When configuring these Shared Domains in your CommuniGate Pro Servers, you assign all three IP addresses to the each Domain.
If you use a Load Balancer to distribute the site load, you need to assign only 1 IP addresses to each Shared Domain, where N is the number of your Frontend Servers. You assign a unique IP address (in your internal LAN address range) for each Shared Domain on each Frontend Server:
In this example, the Cluster is serving two Shared Domains: domain1.dom and domain2.dom, and the Cluster has three Frontend Servers. One IP Addresses assigned to each Shared Domain in the DNS server tables, and those addresses are external (Internet) addresses of your Load Balancer. You should instruct the Load Balancer to distribute connections received on each of its external IP addresses to three internal IP addresses - the addresses assigned to your Frontend Servers.
When configuring these Shared Domains in your CommuniGate Pro Servers, you assign these three internal IP addresses to each Domain.
DNS MX-records for Shared Domains can point to their A-records.
To protect the site from these "cracks":
The outgoing mail traffic generated with regular (POP/IMAP) clients is submitted to the site using the A-records of the site Domains. As a result, the submitted messages go to the Frontend Servers and the messages are distributed from there.
Messages generated with WebUser clients and messages generated automatically (using the Automated Rules) are generated on the Backend Servers. Since usually the Backend servers are behind the firewall and since you usually do not want the Backend Servers to spend their resources maintaining SMTP queues, it is recommended to use the forwarding feature of the CommuniGate Pro SMTP module. Select the Forward to option and specify the domain name that resolves into the IP addresses of all (or some) Frontend Servers. In this case all mail generated on the Backend Server will be quickly sent to the Frontend Servers and it will be distributed from there.
Frontend Servers can be grouped into subsets for traffic segmentation. Each subset can have its own load balancer(s), and a switch that connects this Frontend Subset with every Backend Dynamic Cluster.

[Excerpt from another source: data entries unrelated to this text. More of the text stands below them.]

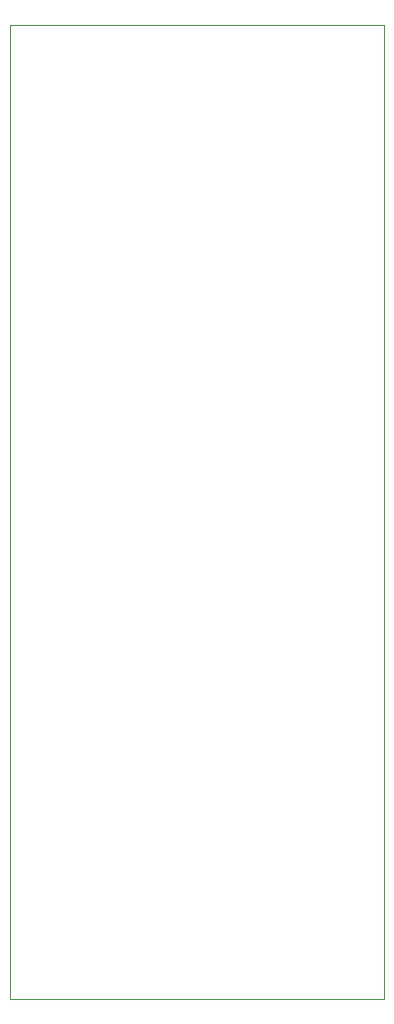
<source format=gm1>
G04 #@! TF.GenerationSoftware,KiCad,Pcbnew,7.0.8*
G04 #@! TF.CreationDate,2023-11-27T14:39:53-06:00*
G04 #@! TF.ProjectId,Flight_Board,466c6967-6874-45f4-926f-6172642e6b69,rev?*
G04 #@! TF.SameCoordinates,Original*
G04 #@! TF.FileFunction,Profile,NP*
%FSLAX46Y46*%
G04 Gerber Fmt 4.6, Leading zero omitted, Abs format (unit mm)*
G04 Created by KiCad (PCBNEW 7.0.8) date 2023-11-27 14:39:53*
%MOMM*%
%LPD*%
G01*
G04 APERTURE LIST*
G04 #@! TA.AperFunction,Profile*
%ADD10C,0.100000*%
G04 #@! TD*
G04 APERTURE END LIST*
D10*
X136525000Y-63500000D02*
X168275000Y-63500000D01*
X168275000Y-146050000D01*
X136525000Y-146050000D01*
X136525000Y-63500000D01*
M02*

</source>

If you plan to deploy many (50 and more) Frontend Servers, the Directory Server itself can become the main site bottleneck. To remove this bottleneck and to provide redundancy on the Directory level, you can deploy several Directory Servers (each Serving serving one or serveral Frontend subsets). Backend Dynamic Clusters can be configured to update only one "Master" Directory Server, and other Directory Servers can use replication mechanisms to synchronize with the Master Directory Server, or the Backend Clusters can be configured to modify all Directory Servers at once.